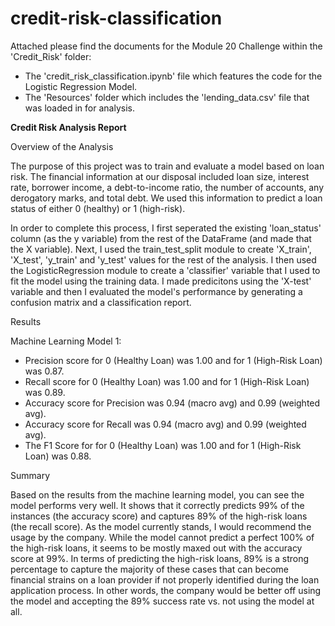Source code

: # credit-risk-classification

Attached please find the documents for the Module 20 Challenge within the 'Credit_Risk' folder:
  - The 'credit_risk_classification.ipynb' file which features the code for the Logistic Regression Model.
  - The 'Resources' folder which includes the 'lending_data.csv' file that was loaded in for analysis.

**Credit Risk Analysis Report**

Overview of the Analysis

The purpose of this project was to train and evaluate a model based on loan risk. The financial information at our disposal included loan size, interest rate, borrower income, a debt-to-income ratio, the number of accounts, any derogatory marks, and total debt. We used this information to predict a loan status of either 0 (healthy) or 1 (high-risk).

In order to complete this process, I first seperated the existing 'loan_status' column (as the y variable) from the rest of the DataFrame (and made that the X variable). Next, I used the train_test_split module to create 'X_train', 'X_test', 'y_train' and 'y_test' values for the rest of the analysis. I then used the LogisticRegression module to create a 'classifier' variable that I used to fit the model using the training data. I made predicitons using the 'X-test' variable and then I evaluated the model's performance by generating a confusion matrix and a classification report.

Results

Machine Learning Model 1:
  - Precision score for 0 (Healthy Loan) was 1.00 and for 1 (High-Risk Loan) was 0.87.
  - Recall score for 0 (Healthy Loan) was 1.00 and for 1 (High-Risk Loan) was 0.89.
  - Accuracy score for Precision was 0.94 (macro avg) and 0.99 (weighted avg).
  - Accuracy score for Recall was 0.94 (macro avg) and 0.99 (weighted avg).
  - The F1 Score for for 0 (Healthy Loan) was 1.00 and for 1 (High-Risk Loan) was 0.88.

Summary

Based on the results from the machine learning model, you can see the model performs very well. It shows that it correctly predicts 99% of the instances (the accuracy score) and captures 89% of the high-risk loans (the recall score). As the model currently stands, I would recommend the usage by the company. While the model cannot predict a perfect 100% of the high-risk loans, it seems to be mostly maxed out with the accuracy score at 99%. In terms of predicting the high-risk loans, 89% is a strong percentage to capture the majority of these cases that can become financial strains on a loan provider if not properly identified during the loan application process. In other words, the company would be better off using the model and accepting the 89% success rate vs. not using the model at all.
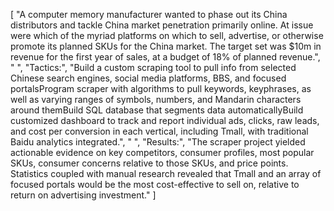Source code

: [
    "A computer memory manufacturer wanted to phase out its China distributors and tackle China market penetration primarily online. At issue were which of the myriad platforms on which to sell, advertise, or otherwise promote its planned SKUs for the China market. The target set was $10m in revenue for the first year of sales, at a budget of 18% of planned revenue.",
    " ",
    "Tactics:",
    "Build a custom scraping tool to pull info from selected Chinese search engines, social media platforms, BBS, and focused portalsProgram scraper with algorithms to pull keywords, keyphrases, as well as varying ranges of symbols, numbers, and Mandarin characters around themBuild SQL database that segments data automaticallyBuild customized dashboard to track and report individual ads, clicks, raw leads, and cost per conversion in each vertical, including Tmall, with traditional Baidu analytics integrated.",
    " ",
    "Results:",
    "The scraper project yielded actionable evidence on key competitors, consumer profiles, most popular SKUs, consumer concerns relative to those SKUs, and price points. Statistics coupled with manual research revealed that Tmall and an array of focused portals would be the most cost-effective to sell on, relative to return on advertising investment."
]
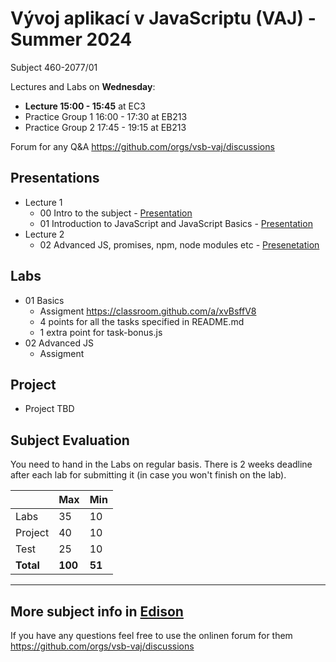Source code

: # Vývoj aplikací v JavaScriptu (VAJ) - Summer 2024 
Subject 460-2077/01

Lectures and Labs on **Wednesday**:
- **Lecture 15:00 - 15:45** at EC3
- Practice Group 1 16:00 - 17:30 at EB213
- Practice Group 2 17:45 - 19:15 at EB213

Forum for any Q&A https://github.com/orgs/vsb-vaj/discussions

## Presentations 
- Lecture 1
  - 00 Intro to the subject - [Presentation](https://docs.google.com/presentation/d/1GlDydD61GIHvkAHEFH1rExSrGR8U-38xbO6IQXSD90M/edit?usp=sharing)
  - 01 Introduction to JavaScript and JavaScript Basics - [Presentation](https://docs.google.com/presentation/d/1OXI6oPNCKNX3ADz8KXPW_S6qKiNnV0u-hbpg_DzxZaA/edit?usp=sharing)
- Lecture 2
  - 02 Advanced JS, promises, npm, node modules etc - [Presenetation](https://docs.google.com/presentation/d/118DjUf3Ynmq6LGW1L3mp9nzXY5j7XtkCW84WGoYYEAY/edit?usp=sharing)

## Labs
- 01 Basics
  - Assigment https://classroom.github.com/a/xvBsffV8
  - 4 points for all the tasks specified in README.md
  - 1 extra point for task-bonus.js
- 02 Advanced JS
  - Assigment 


## Project
- Project TBD

## Subject Evaluation
You need to hand in the Labs on regular basis. There is 2 weeks deadline after each lab for submitting it (in case you won't finish on the lab). 

|           | Max     | Min    |
|-----------|---------|--------|
| Labs      |    35   |   10   |
| Project   |    40   |   10   |
| Test      |    25   |   10   |
| **Total** | **100** | **51** |

------------------------
## More subject info in [Edison](https://edison.sso.vsb.cz/cz.vsb.edison.edu.study.prepare.web/SubjectVersion.faces?version=460-2077/01&studyPlanId=24376&locale=cs)

If you have any questions feel free to use the onlinen forum for them https://github.com/orgs/vsb-vaj/discussions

Exercise details: Leave the pictures out, and transcribe each of the records exactly.

Answer for this exercise:
Source code

: # credit-risk-classification

Attached please find the documents for the Module 20 Challenge within the 'Credit_Risk' folder:
  - The 'credit_risk_classification.ipynb' file which features the code for the Logistic Regression Model.
  - The 'Resources' folder which includes the 'lending_data.csv' file that was loaded in for analysis.

**Credit Risk Analysis Report**

Overview of the Analysis

The purpose of this project was to train and evaluate a model based on loan risk. The financial information at our disposal included loan size, interest rate, borrower income, a debt-to-income ratio, the number of accounts, any derogatory marks, and total debt. We used this information to predict a loan status of either 0 (healthy) or 1 (high-risk).

In order to complete this process, I first seperated the existing 'loan_status' column (as the y variable) from the rest of the DataFrame (and made that the X variable). Next, I used the train_test_split module to create 'X_train', 'X_test', 'y_train' and 'y_test' values for the rest of the analysis. I then used the LogisticRegression module to create a 'classifier' variable that I used to fit the model using the training data. I made predicitons using the 'X-test' variable and then I evaluated the model's performance by generating a confusion matrix and a classification report.

Results

Machine Learning Model 1:
  - Precision score for 0 (Healthy Loan) was 1.00 and for 1 (High-Risk Loan) was 0.87.
  - Recall score for 0 (Healthy Loan) was 1.00 and for 1 (High-Risk Loan) was 0.89.
  - Accuracy score for Precision was 0.94 (macro avg) and 0.99 (weighted avg).
  - Accuracy score for Recall was 0.94 (macro avg) and 0.99 (weighted avg).
  - The F1 Score for for 0 (Healthy Loan) was 1.00 and for 1 (High-Risk Loan) was 0.88.

Summary

Based on the results from the machine learning model, you can see the model performs very well. It shows that it correctly predicts 99% of the instances (the accuracy score) and captures 89% of the high-risk loans (the recall score). As the model currently stands, I would recommend the usage by the company. While the model cannot predict a perfect 100% of the high-risk loans, it seems to be mostly maxed out with the accuracy score at 99%. In terms of predicting the high-risk loans, 89% is a strong percentage to capture the majority of these cases that can become financial strains on a loan provider if not properly identified during the loan application process. In other words, the company would be better off using the model and accepting the 89% success rate vs. not using the model at all.
Source code

: [
    "A computer memory manufacturer wanted to phase out its China distributors and tackle China market penetration primarily online. At issue were which of the myriad platforms on which to sell, advertise, or otherwise promote its planned SKUs for the China market. The target set was $10m in revenue for the first year of sales, at a budget of 18% of planned revenue.",
    " ",
    "Tactics:",
    "Build a custom scraping tool to pull info from selected Chinese search engines, social media platforms, BBS, and focused portalsProgram scraper with algorithms to pull keywords, keyphrases, as well as varying ranges of symbols, numbers, and Mandarin characters around themBuild SQL database that segments data automaticallyBuild customized dashboard to track and report individual ads, clicks, raw leads, and cost per conversion in each vertical, including Tmall, with traditional Baidu analytics integrated.",
    " ",
    "Results:",
    "The scraper project yielded actionable evidence on key competitors, consumer profiles, most popular SKUs, consumer concerns relative to those SKUs, and price points. Statistics coupled with manual research revealed that Tmall and an array of focused portals would be the most cost-effective to sell on, relative to return on advertising investment."
]
Source code

: # Vývoj aplikací v JavaScriptu (VAJ) - Summer 2024 
Subject 460-2077/01

Lectures and Labs on **Wednesday**:
- **Lecture 15:00 - 15:45** at EC3
- Practice Group 1 16:00 - 17:30 at EB213
- Practice Group 2 17:45 - 19:15 at EB213

Forum for any Q&A https://github.com/orgs/vsb-vaj/discussions

## Presentations 
- Lecture 1
  - 00 Intro to the subject - [Presentation](https://docs.google.com/presentation/d/1GlDydD61GIHvkAHEFH1rExSrGR8U-38xbO6IQXSD90M/edit?usp=sharing)
  - 01 Introduction to JavaScript and JavaScript Basics - [Presentation](https://docs.google.com/presentation/d/1OXI6oPNCKNX3ADz8KXPW_S6qKiNnV0u-hbpg_DzxZaA/edit?usp=sharing)
- Lecture 2
  - 02 Advanced JS, promises, npm, node modules etc - [Presenetation](https://docs.google.com/presentation/d/118DjUf3Ynmq6LGW1L3mp9nzXY5j7XtkCW84WGoYYEAY/edit?usp=sharing)

## Labs
- 01 Basics
  - Assigment https://classroom.github.com/a/xvBsffV8
  - 4 points for all the tasks specified in README.md
  - 1 extra point for task-bonus.js
- 02 Advanced JS
  - Assigment 


## Project
- Project TBD

## Subject Evaluation
You need to hand in the Labs on regular basis. There is 2 weeks deadline after each lab for submitting it (in case you won't finish on the lab). 

|           | Max     | Min    |
|-----------|---------|--------|
| Labs      |    35   |   10   |
| Project   |    40   |   10   |
| Test      |    25   |   10   |
| **Total** | **100** | **51** |

------------------------
## More subject info in [Edison](https://edison.sso.vsb.cz/cz.vsb.edison.edu.study.prepare.web/SubjectVersion.faces?version=460-2077/01&studyPlanId=24376&locale=cs)

If you have any questions feel free to use the onlinen forum for them https://github.com/orgs/vsb-vaj/discussions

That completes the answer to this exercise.